The book’s recipes are very detailed and easy to follow. I particularly appreciate her tips at the beginning of each section on topics, such as preparing pans for easy cake removal, the importance of proper batter textures and how best to cool and store cookies.
Last week, I baked Rosie’s Award-Winning Brownies and they turned out amazing. I’m not above using brownie mixes, but these ‘from scratch brownies’ reminded me of the difference that real chocolate, about 3 extra bowls to wash and maybe 30 extra minutes can make! Holy! My husband and I have been sneaking these brownies out of the fridge every night after the kids are safely asleep so we don’t have to share a crumb.
The recipe was easy to follow. The only thing I missed was photos. I really do like cookbooks that provide photos to show preparation and the end result. The simple illustrations are nice but lacking in helping me determine what some of these cakes, cookies and pies will look like when I pull them out of the oven.
Published by Workman Publishing and priced at $15.95, this cookbook would make a great present for yourself, as well as for the chefs, in your life. You can find it at http://www.workman.com/, as well as, www.amazon.com and www.barnesandnoble.com.
Rosie’s Award-Winning Brownies (Makes 9 to 12 brownies)
Ingredients
- Vegetable oil or butter for greasing the pan (optional)
- 6 ounces unsweetened chocolate
- 2 sticks (8 ounces) unsalted butter, at room temperature
- 2 cups sugar
- 1 teaspoon pure vanilla extract
- 4 large eggs, at room temperature
- 1/2 cup all-purpose flour
- 1/2 cup chopped walnuts (optional)
1) Place a rack in the center of the oven and preheat to 350°F. Lightly grease an 8-inch square pan with vegetable oil or butter, or line the bottom with parchment paper.
2) Melt the chocolate and butter in the top of a double boiler placed over simmering water. Let the mixture cool for 5 minutes.
3) Place the sugar in a medium-size mixing bowl and pour in the chocolate mixture. Using an electric mixer on medium speed, mix until blended, about 25 seconds. Scrape the bowl with a rubber spatula.
4) Add the vanilla. With the mixer on medium-low speed, add the eggs one at a time, blending after each addition until the yolk is broken and dispersed, about 10 seconds. Scrape the bowl after the last egg is added and blend until velvety, about 15 more seconds. Then scrape the bowl again.

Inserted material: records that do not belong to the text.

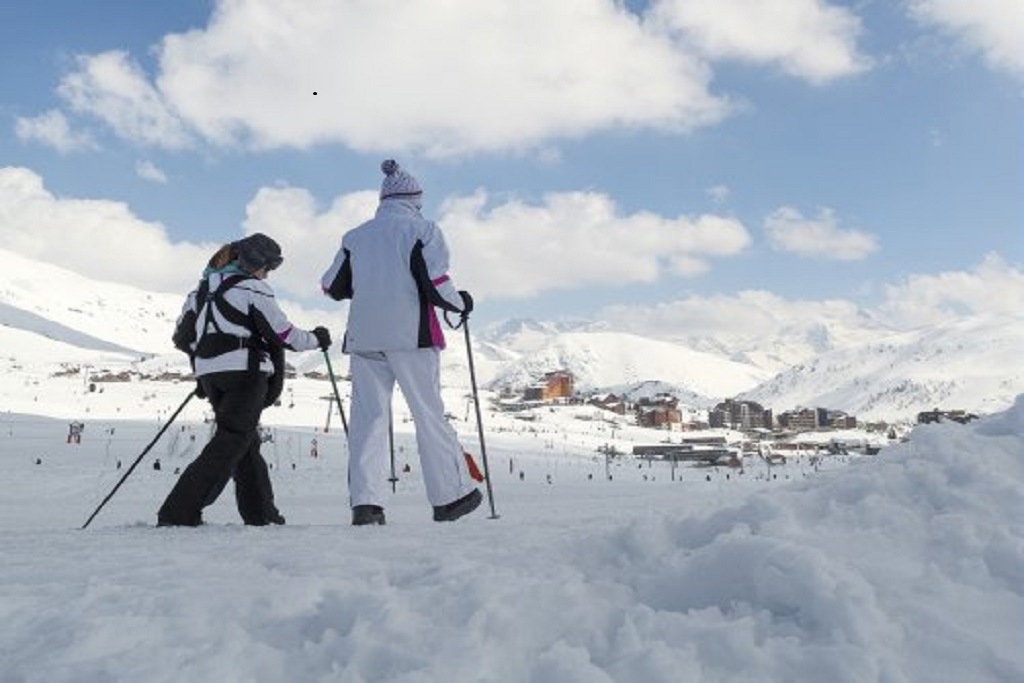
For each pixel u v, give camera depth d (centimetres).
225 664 184
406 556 286
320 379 19600
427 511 1404
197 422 11175
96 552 324
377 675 183
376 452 463
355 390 475
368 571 262
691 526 261
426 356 471
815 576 191
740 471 12488
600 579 239
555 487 4547
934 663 171
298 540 339
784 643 179
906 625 183
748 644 178
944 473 260
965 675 167
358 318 473
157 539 369
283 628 212
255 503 513
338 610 215
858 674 164
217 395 496
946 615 187
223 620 216
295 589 229
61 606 232
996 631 182
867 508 245
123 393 17050
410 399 468
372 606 211
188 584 249
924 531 229
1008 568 207
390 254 471
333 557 284
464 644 186
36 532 416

5) Add the flour on low speed and mix for 20 seconds, stopping once to scrape the bowl. Finish the mixing by hand, being certain to mix in any flour at the bottom of the bowl. Stir in the nuts, if using.
6) Spread the batter evenly in the prepared pan. Bake just until the center rises to the level of the sides and a tester inserted in the center comes out with moist crumbs, 30 to 35 minutes.
7) Let the brownies cool in the pan on a rack for 1 hour before cutting and serving them. And don’t forget the tall glass of milk.
Note: Leave the brownies in the pan, at room temperature, covered, for up to 2 days. After that, layer them in an airtight container with plastic wrap, parchment paper, or waxed paper between the layers, and store for another 2 days in the refrigerator or in the freezer for up to 2 weeks. They are delicious cold or at room temperature.
– Jill
* We did not receive monetary compensation for this review. That’s IT Mommy received this from Workman Publishing free of charge to facilitate this review.This will in no way sway our opinion of the product or service. The review is in our own words and is our opinion. Your results and opinions may differ.
2 comments
I will try these-they look so good
OOO thanks for the recipie! Looks delicious!